Dataset items:
+++

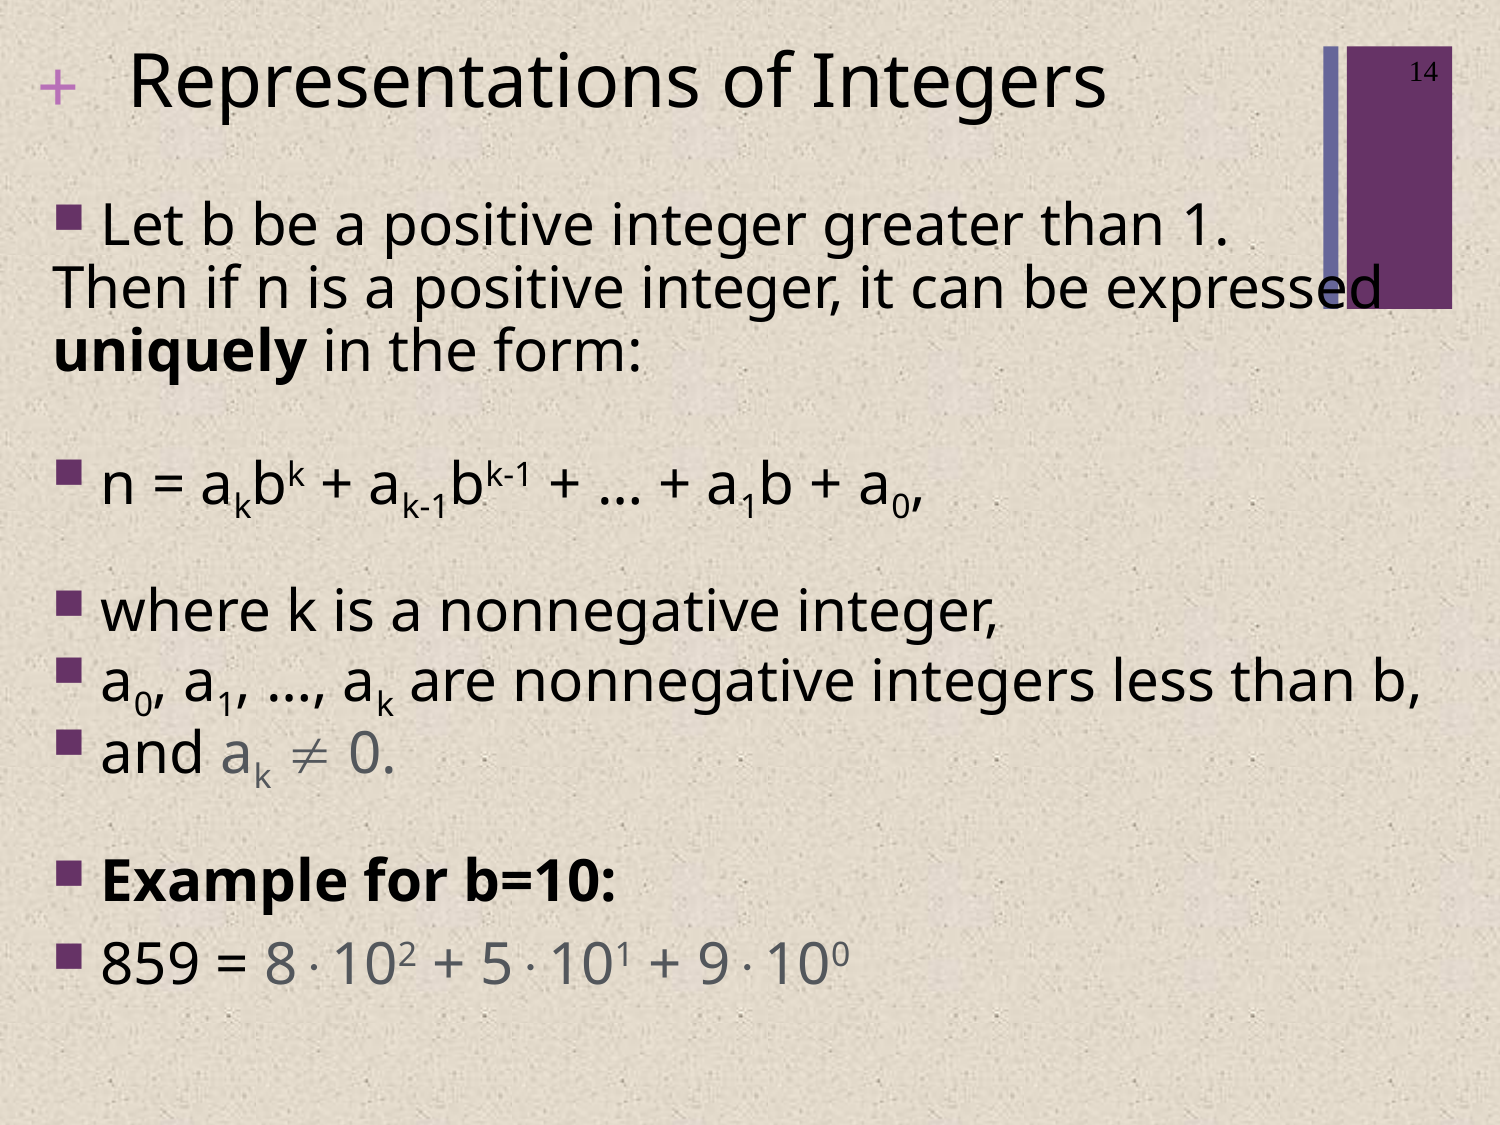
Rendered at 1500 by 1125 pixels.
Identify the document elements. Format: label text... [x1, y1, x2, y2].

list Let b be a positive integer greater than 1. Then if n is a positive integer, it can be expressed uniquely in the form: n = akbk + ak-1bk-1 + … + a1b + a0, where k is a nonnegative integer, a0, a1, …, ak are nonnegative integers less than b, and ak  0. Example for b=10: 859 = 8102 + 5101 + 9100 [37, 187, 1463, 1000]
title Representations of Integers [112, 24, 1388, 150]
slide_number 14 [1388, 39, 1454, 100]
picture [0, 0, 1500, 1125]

+++

**WHAT THE EXERCISE ASKS**.
Exactly as they appear above, write out the line containing "Identify the document" and each line that comes after it in the records.

**WRITTEN SOLUTION**.
Identify the document elements. Format: label text... [x1, y1, x2, y2].

list Let b be a positive integer greater than 1. Then if n is a positive integer, it can be expressed uniquely in the form: n = akbk + ak-1bk-1 + … + a1b + a0, where k is a nonnegative integer, a0, a1, …, ak are nonnegative integers less than b, and ak  0. Example for b=10: 859 = 8102 + 5101 + 9100 [37, 187, 1463, 1000]
title Representations of Integers [112, 24, 1388, 150]
slide_number 14 [1388, 39, 1454, 100]
picture [0, 0, 1500, 1125]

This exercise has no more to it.